A more cautious read of guidance: CFO noted 'half of Q4 billings outperformance was timing' — suggesting some Q4 strength was pulled forward from Q1. If $4-5M of Q1 subscription revenue was pulled into Q4 through billings timing, Q1 actual could come in at the low end of guidance (~$822M) rather than beating it. Additionally, the FX headwind of 1.6% vs Q4's 0.8% tailwind represents a 2.4pp swing. In constant currency terms, Q1 would need to deliver stronger organic growth to match Q4's reported number.
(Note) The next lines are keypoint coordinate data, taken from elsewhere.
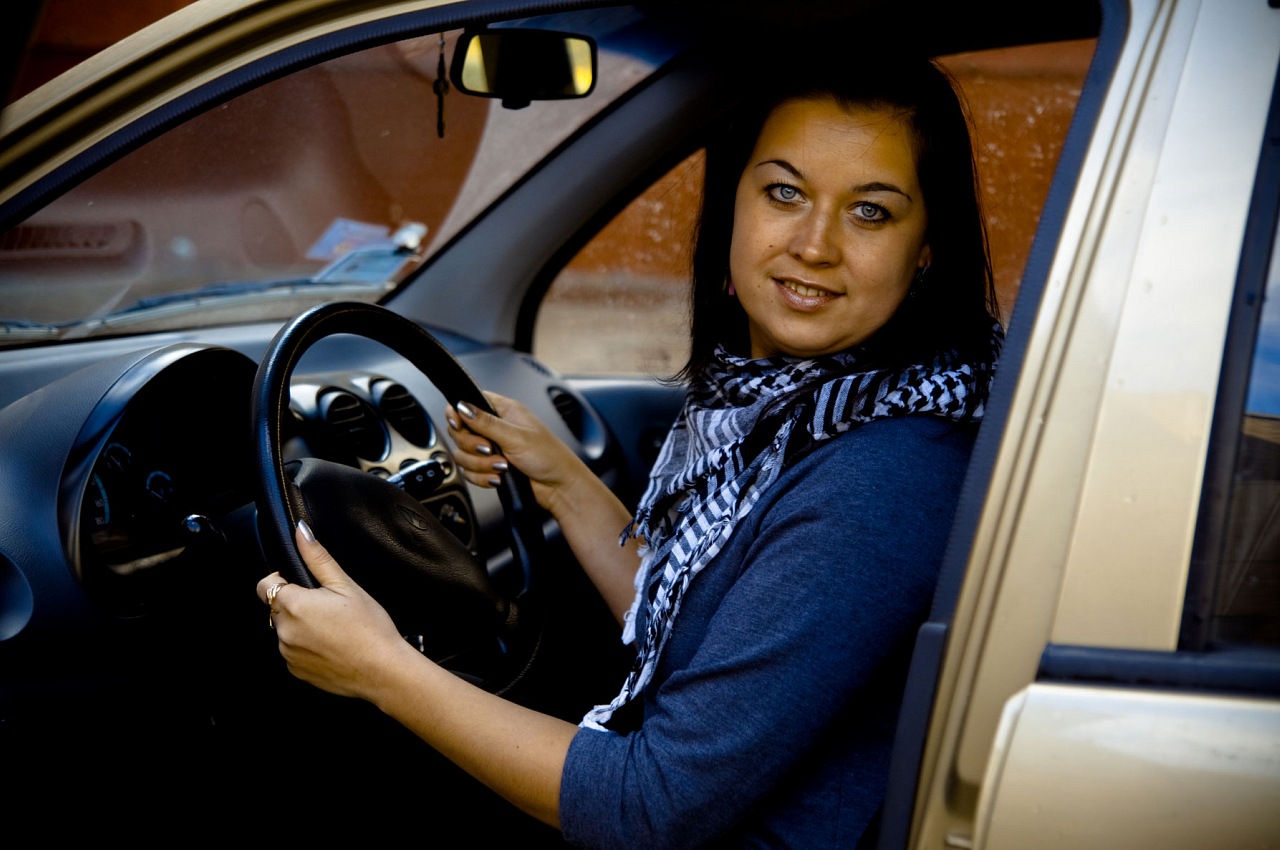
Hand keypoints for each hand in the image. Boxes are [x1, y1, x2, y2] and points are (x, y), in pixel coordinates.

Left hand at [256, 521, 414, 699]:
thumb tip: (301, 532)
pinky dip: (307, 647)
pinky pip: (293, 652)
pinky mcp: (297, 671)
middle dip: (296, 603)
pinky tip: (332, 645)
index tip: (305, 584)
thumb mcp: (346, 585)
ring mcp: (288, 654)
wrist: (383, 671)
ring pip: (285, 630)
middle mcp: (284, 632)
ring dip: (300, 626)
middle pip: (277, 608)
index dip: (283, 579)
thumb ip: (318, 557)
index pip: (265, 584)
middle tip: (328, 606)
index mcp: (293, 605)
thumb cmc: (369, 628)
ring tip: (333, 628)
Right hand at [446, 391, 584, 511]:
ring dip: (480, 465)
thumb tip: (462, 406)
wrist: (559, 488)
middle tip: (489, 449)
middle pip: (460, 431)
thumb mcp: (516, 437)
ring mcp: (491, 449)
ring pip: (463, 454)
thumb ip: (486, 423)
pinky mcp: (489, 468)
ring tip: (502, 466)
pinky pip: (471, 472)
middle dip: (471, 445)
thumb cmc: (550, 457)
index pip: (469, 402)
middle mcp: (495, 428)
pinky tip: (499, 478)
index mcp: (504, 410)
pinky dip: (483, 478)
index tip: (459, 425)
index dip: (458, 413)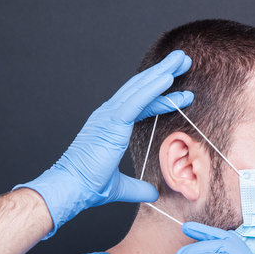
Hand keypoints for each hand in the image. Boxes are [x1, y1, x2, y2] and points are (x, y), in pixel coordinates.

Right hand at [14, 50, 193, 237]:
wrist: (70, 189)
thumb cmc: (87, 186)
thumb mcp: (121, 187)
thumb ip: (138, 187)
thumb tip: (153, 193)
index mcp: (110, 126)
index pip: (141, 105)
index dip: (161, 97)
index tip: (182, 94)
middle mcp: (109, 115)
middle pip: (141, 89)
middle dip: (164, 73)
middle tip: (184, 61)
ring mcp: (109, 116)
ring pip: (140, 89)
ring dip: (162, 73)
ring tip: (182, 59)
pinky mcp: (111, 122)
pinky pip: (136, 101)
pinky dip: (152, 89)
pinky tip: (167, 78)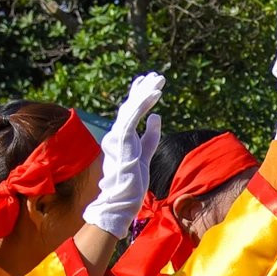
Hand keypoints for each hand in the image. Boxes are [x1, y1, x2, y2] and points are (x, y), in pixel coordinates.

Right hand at [84, 72, 165, 237]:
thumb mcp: (146, 153)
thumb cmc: (131, 182)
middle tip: (157, 76)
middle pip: (131, 105)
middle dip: (144, 89)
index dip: (139, 96)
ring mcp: (118, 136)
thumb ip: (151, 135)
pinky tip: (155, 93)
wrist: (121, 199)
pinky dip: (144, 103)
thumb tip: (157, 117)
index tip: (147, 83)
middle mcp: (117, 133)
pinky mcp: (122, 139)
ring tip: (159, 80)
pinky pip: (134, 116)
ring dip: (146, 91)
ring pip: (133, 107)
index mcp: (122, 137)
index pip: (130, 112)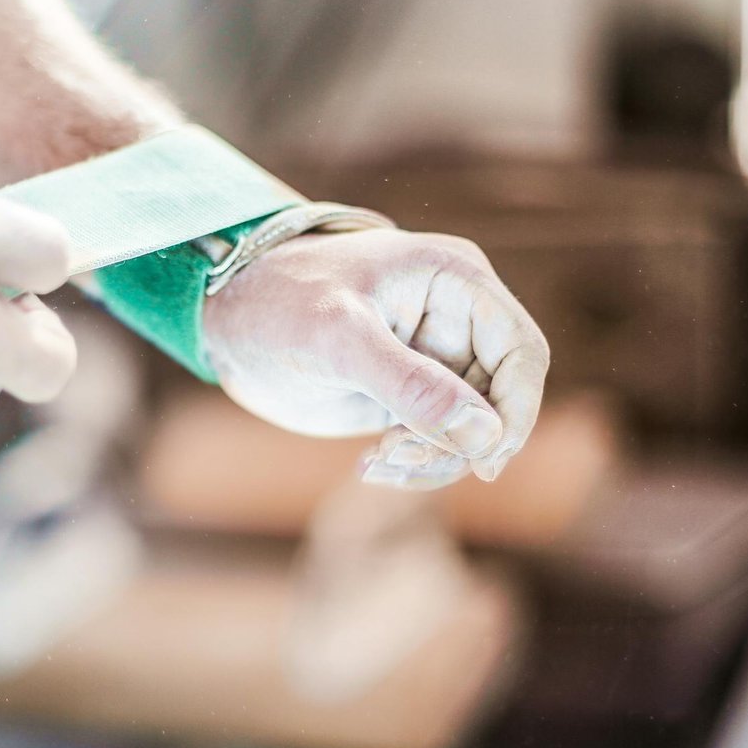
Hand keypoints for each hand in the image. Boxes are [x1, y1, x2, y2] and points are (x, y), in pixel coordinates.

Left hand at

Still, even with these drags, $822M / $746.2M = 10.2%, well above 8%. Probability: 79%.
Cross-signal analysis: Multiple signals converge toward YES. (1) Deferred revenue grew 12.5% — the strongest leading indicator for near-term revenue, significantly above the 8% revenue growth rate. (2) Billings grew 10% in Q4 — typically leads revenue by 1-2 quarters. (3) Partner-contributed bookings grew >30% YoY in Q4 — channel diversification adds resilience. (4) CFO's Q1 share repurchase of $158M via 10b5-1 suggests internal confidence. The only negative cross-signal is professional services decline (-8.6% FY2026), but professional services is <5% of total revenue. Net cross-signal assessment: strong convergence toward YES at 84%.
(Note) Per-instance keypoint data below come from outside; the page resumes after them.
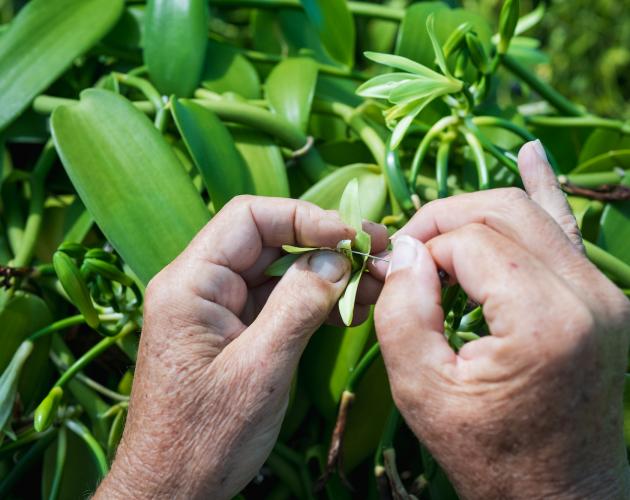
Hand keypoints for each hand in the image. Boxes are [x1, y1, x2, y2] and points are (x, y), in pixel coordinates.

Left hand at [95, 196, 386, 498]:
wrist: (173, 492)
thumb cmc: (206, 438)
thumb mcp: (259, 369)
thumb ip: (298, 306)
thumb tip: (336, 259)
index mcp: (191, 284)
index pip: (250, 219)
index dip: (305, 217)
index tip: (352, 236)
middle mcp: (202, 287)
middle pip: (269, 241)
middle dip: (326, 244)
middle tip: (378, 253)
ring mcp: (219, 311)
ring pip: (279, 273)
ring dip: (327, 275)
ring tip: (376, 283)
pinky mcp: (235, 334)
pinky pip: (279, 304)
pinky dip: (315, 303)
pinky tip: (351, 311)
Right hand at [372, 141, 629, 498]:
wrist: (558, 494)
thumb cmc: (487, 452)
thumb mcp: (422, 391)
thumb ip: (402, 310)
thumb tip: (404, 251)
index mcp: (546, 321)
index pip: (471, 240)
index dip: (423, 248)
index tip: (394, 275)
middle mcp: (591, 296)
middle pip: (504, 211)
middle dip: (445, 220)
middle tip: (408, 250)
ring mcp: (607, 294)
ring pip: (532, 213)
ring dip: (475, 215)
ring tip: (435, 234)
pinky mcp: (605, 299)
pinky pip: (567, 231)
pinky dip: (544, 192)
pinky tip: (532, 156)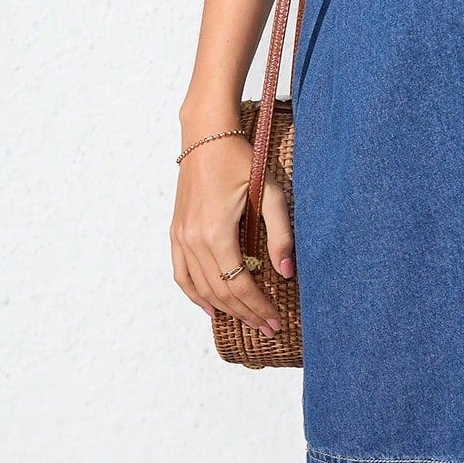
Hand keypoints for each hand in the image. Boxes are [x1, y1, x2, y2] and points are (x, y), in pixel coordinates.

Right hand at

Cross-signal analysis with a more skeptical lens: (1) Non-IAM ARR is 'structurally flat' per CFO — the core eSign business isn't growing, and IAM is still small. (2) Consumption pricing launches Q1 but ramp will be slow — likely negligible revenue impact. (3) The Myth Meter found NARRATIVE_REALITY_GAP = DIVERGING at HIGH confidence — management consistently overstates growth direction. However, these signals are about acceleration narrative, not about whether 8% growth can be maintained. The threshold is low enough that even flat execution delivers YES. The skeptical read is that DocuSign is a high-quality 8% grower being priced for acceleration, but 8% is still above the 8% threshold. Cross-signal probability: 77%.
Cross-signal synthesis: The strongest negative signal is the FX headwind (1.6% drag), but this has already been incorporated into management's guidance of $822-826M. Management would not guide $822-826M if they believed FX would drag them below that range. The consumption pricing launch, partner channel momentum, and deferred revenue coverage all point to Q1 being at or above guidance. The 8% threshold requires revenue of only $805.9M — the guidance floor of $822M already provides a $16.1M buffer. For NO to occur, something truly unexpected would need to happen: a major customer churn event, macro shock affecting enterprise spending, or accounting restatement. None of these appear on the horizon. Cross-signal probability: 81%.
Resolution Criteria
Resolves YES if DocuSign reports Q1 FY2027 (quarter ending April 30, 2026) total revenue growth of strictly above 8.0% year-over-year in the earnings press release or 10-Q filing. Q1 FY2026 revenue was $746.2M; YES requires reported revenue above $805.9M. Resolves NO if revenue growth is 8.0% or below. Uses total revenue (subscription + professional services) as reported.
Resolution Source
DocuSign Q1 FY2027 earnings press release, 8-K filing, or 10-Q
Source Trigger
FY2027 revenue guided at 8% — same rate as FY2026. Does Q1 FY2027 show any acceleration above the guided run rate, or does the 8% ceiling persist?